Several other limitations of this study should be acknowledged. In particular, the performance of the DFA test for the diagnosis of chlamydial infection may have been diminished by two potentially confounding factors. The performance of the DFA assay in this study may have been suboptimal since the specimen collection order was not randomized and the specimens for DFA testing were collected fourth (last). Good patient specimen collection with appropriate numbers of cells and proper slide preparation techniques are essential for the maximum performance of the DFA assay. Seventy-two percent of all specimens tested by the DFA assay in the course of this study were deemed inadequate on the basis of having fewer than 10 columnar and/or cuboidal epithelial cells, but in the performance calculations the results for those specimens were considered negative for C. trachomatis. Typical proportions of inadequate specimens associated with routine cervical swab specimen collection for the DFA assay range between a low of 1% and a high of 79% (7, 14). Thus, while the number of inadequate specimens obtained during the course of this study was high, they are within the range reported in the literature in the testing of endocervical swab specimens. In addition, the DFA assays in this study were evaluated with a requirement that the specimen contain 10 EBs to be classified as positive, according to the manufacturer's instructions. In prior studies (1, 7, 10, 13), other investigators have demonstrated that the sensitivity of this assay may be increased by using a cutoff of one EB as the criterion for a positive assay result. In our study, 12 specimens were found to contain fewer than 10 EBs (range, 2 to 7 EBs), and if these were considered positive, the result would have been a relative sensitivity for the DFA test of 88%.

It should be acknowledged that for PCR testing, although a commercially available assay was used, the material used for testing was the specimen processed for OIA rather than a swab specimen. Studies in our laboratory suggest that the use of this material for testing did not detract from the performance of the PCR (data not shown).
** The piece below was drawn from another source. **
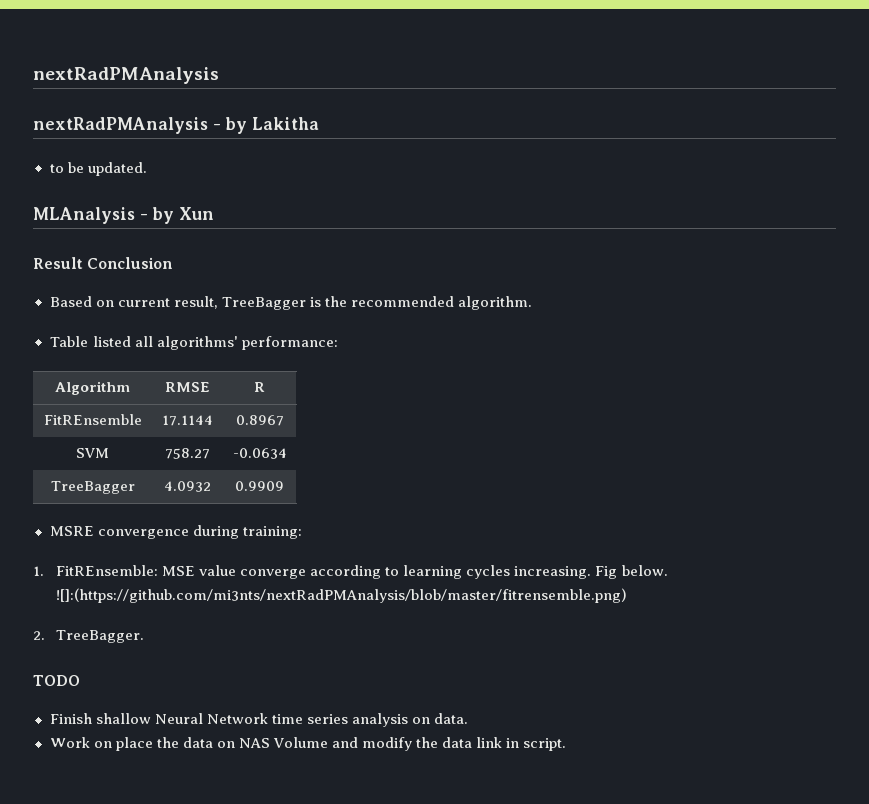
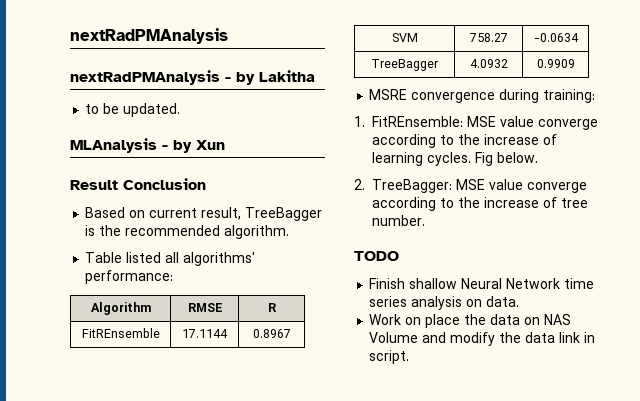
[403,565,592,579] learning cycles increasing. -> [458,134,557,145] [372,152,471,166] the increase of learning cycles.
[56,588,628,603] ![]:(https://github.com/mi3nts/nextRadPMAnalysis/blob/master/fitrensemble.png) -> (538, 157) none
[56,630,145,643] TreeBagger. -> [372,179,587,193] [372,197,588,211] [372,215,425,226] TreeBagger: MSE value converge according to the increase of tree number.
Finally, another issue which should be acknowledged is that this study was performed in a research laboratory by experienced laboratory staff. Thus, the results may not reflect the performance characteristics of these tests in the office- or clinic-based settings for which they are designed and where nonlaboratory staff are performing the assay. Real-world use of the OIA in busy clinical settings may not yield the same sensitivity reported here. Nonetheless, the performance of the Biostar Chlamydia OIA in this study is comparable to that in laboratory-based enzyme immunoassays previously performed in our laboratory (12). While the sensitivity of the OIA for the detection of chlamydial infection was not as great as that of cell culture or PCR, the performance of the OIA in selected settings, with patients present, could result in the expeditious treatment of chlamydia-infected individuals. The Biostar Chlamydia OIA is classified as a moderately complex assay. It is also considered a quick method for the detection of C. trachomatis in endocervical samples.

In summary, in this prospective study, the relative comparisons of the four assays (cell culture, PCR, DFA assay, and OIA) showed that there was a good correlation between the results of PCR and cell culture, that the relative sensitivity of the OIA was 73.8% and that the relative sensitivity of the DFA assay was 59.5%. In settings in which the prevalence of C. trachomatis is high, the Biostar Chlamydia OIA should be considered a patient point-of-care screening device and should be a useful addition to the bench-top assays currently available for the detection of chlamydia.